● **Task statement**
The following entries should be restated word for word, pictures excluded.

● **Listed records**

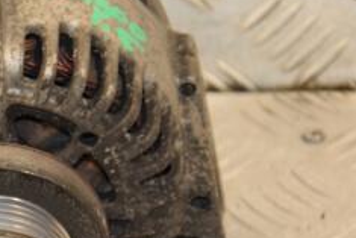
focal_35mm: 325
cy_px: 124
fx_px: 3218
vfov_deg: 4.2
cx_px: -9
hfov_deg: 6.3
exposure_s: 1/80
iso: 800
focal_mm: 85
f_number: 5.6
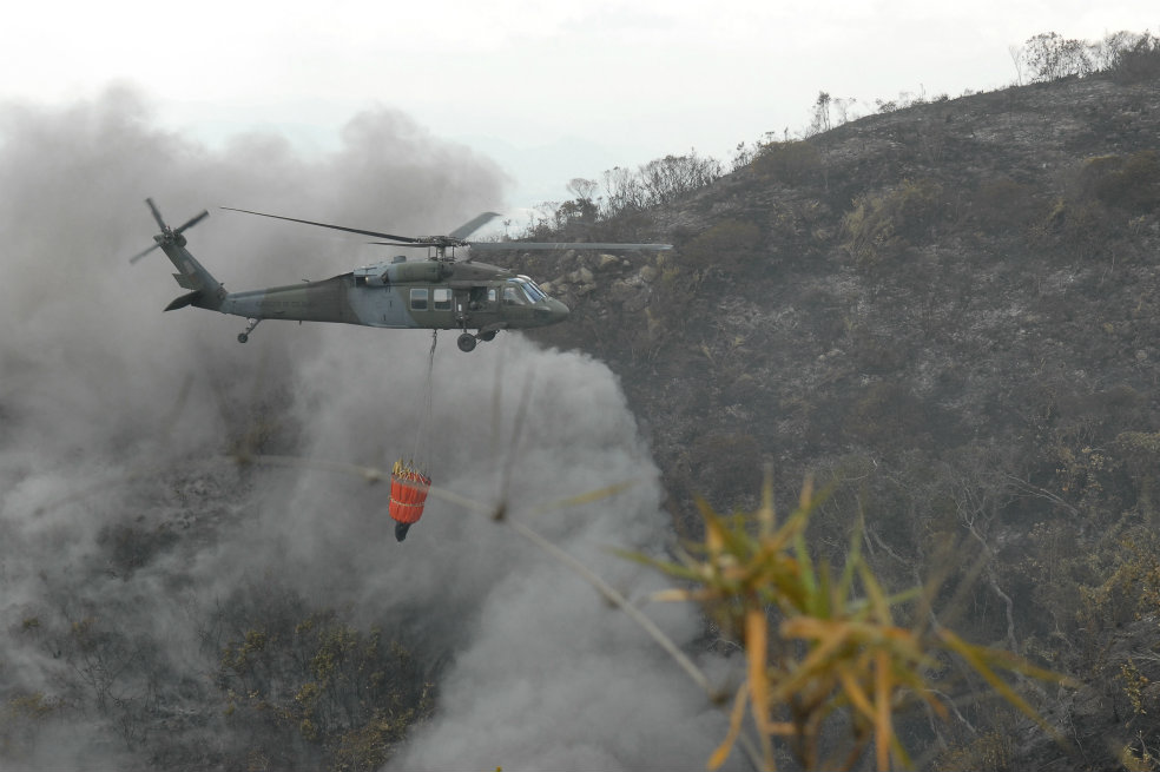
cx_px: 580
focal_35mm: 68
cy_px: 386
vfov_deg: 20.1
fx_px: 2174
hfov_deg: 29.9
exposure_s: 1/800
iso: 400
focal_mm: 45
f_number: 5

● **Task solution**
focal_35mm: 325
cy_px: 124
fx_px: 3218
vfov_deg: 4.2
cx_px: -9
hfov_deg: 6.3
exposure_s: 1/80
iso: 800
focal_mm: 85
f_number: 5.6
cx_px: 580
focal_35mm: 68
cy_px: 386
vfov_deg: 20.1
fx_px: 2174
hfov_deg: 29.9
exposure_s: 1/800
iso: 400
focal_mm: 45
f_number: 5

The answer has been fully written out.